PaceMegery potentials in the proper sense of the word are called close to sinusoidal oscillations with a frequency of 0.1-10 Hz and a 5-10 mV amplitude. It is this category of endogenous potentials associated with the active transport of ions, forms the mechanism of an internal neuron generator, providing a periodic achievement of the PD generation threshold in the absence of an external excitation source. In the most general form, neuron consists of an electrophrol-free membrane, a chemically excitable membrane and locus of the generation of pacemeker activity. It is the pacemecker potential that interacts with the chemis-duty and electrol-free membrane makes the neuron with a device with an "built-in" controlled generator.
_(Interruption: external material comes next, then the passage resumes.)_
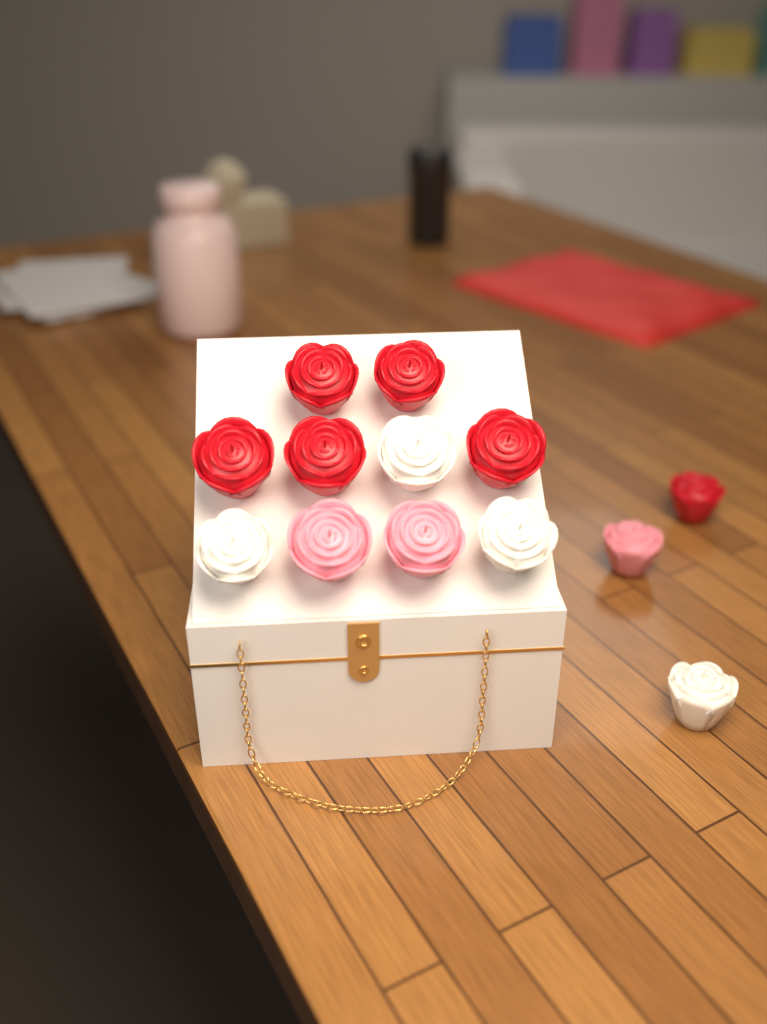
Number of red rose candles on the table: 6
If the local potential is a special case of a PD generation mechanism, then the pacemener potential belongs to a special class of potentials - the electrical effect of the active transport of ions. The features of the ionic mechanisms of electrical excitability of the somatic membrane underlie the important properties of the nerve cell, first of all its ability to generate rhythmic discharges of nerve impulses. The electrical effect of active transport arises as a result of unbalanced ions transfer in different directions. The hyperpolarization permanent potential is widely known as the result of the active output of sodium ions, summarizing the potential of Nernst [Khodorov, 1974]. The additional inclusion of the active sodium ion pump creates a phase-slow wave of hyperpolarization (negative deviations from the level of the membrane resting potential), usually arising after the high-frequency PD group, which leads to excess sodium accumulation in neuron.
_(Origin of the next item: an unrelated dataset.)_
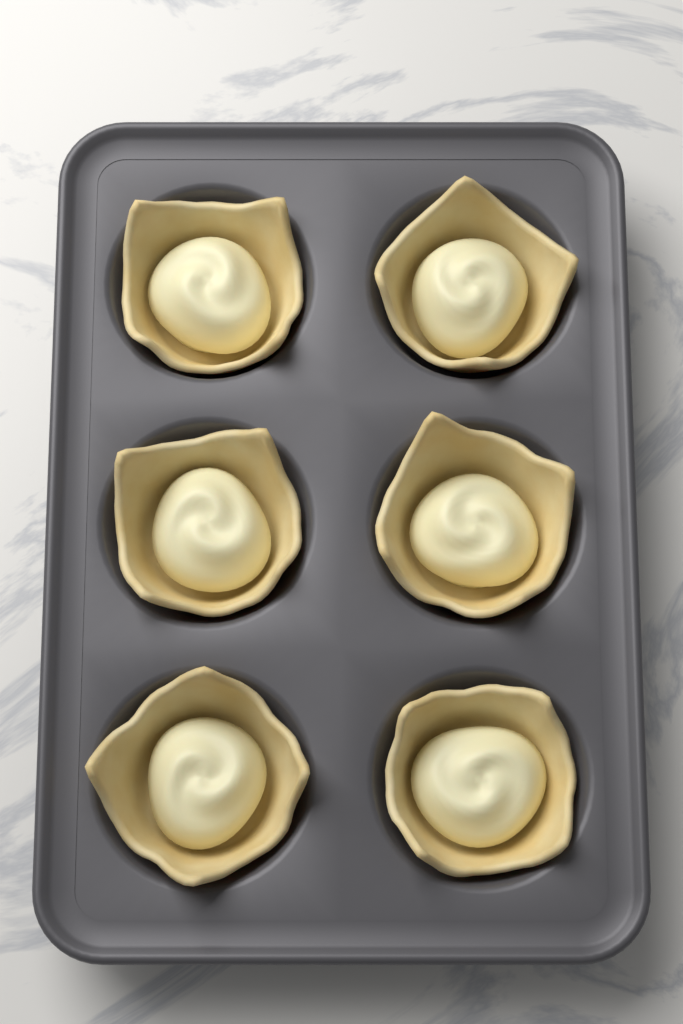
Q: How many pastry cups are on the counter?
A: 6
There is no doubt that some of the components of the mechanism of electrical excitability of the somatic membrane, namely electrotable calcium channels, at the same time, are a factor that conjugates membrane activity with cytoplasmic processes, in particular with the processes of protoplasmic transport and nervous trophic. A detailed clarification of this important issue requires further experimental study.
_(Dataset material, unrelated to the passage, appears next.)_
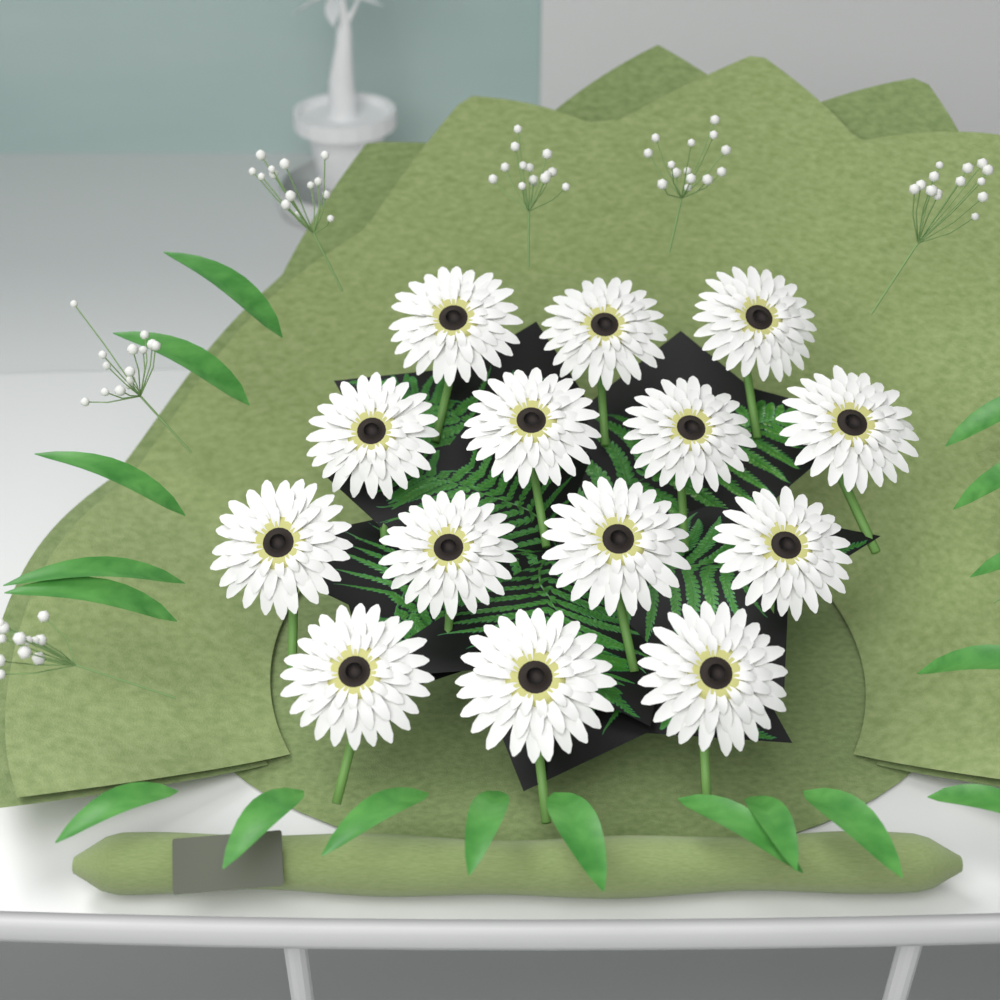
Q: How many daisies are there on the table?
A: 14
A pacemecker mechanism, being endogenous by origin, can be activated and inactivated for a long time as a result of afferent impacts on neuron. Plastic neuron reactions can be provided by changes in the effectiveness of the synaptic transmission and excitability of the pacemaker (Sokolov, Tauchelidze, 1975).

Pacesecker potential is a compact method of transmitting intaternal genetic information. Having obtained to generate PD, it provides the possibility of outgoing signals to other neurons, including effector, providing the reaction. The fact that the genetic program includes a pacemaker management link, allows neuron to implement the sequence of its genetic programs. Finally, the pacemener potential can be subjected to synaptic influences to one degree or another. This path allows you to integrate genetic programs with current activity, providing flexible management of sequential programs. Plastic changes in the pacemeration potential are even more expanding the possibility of adapting hereditary fixed forms to the needs of the body. Plastic changes are developing in this case not in the genome, but on the way out of the hereditary program to implement (at the level of generation of PD).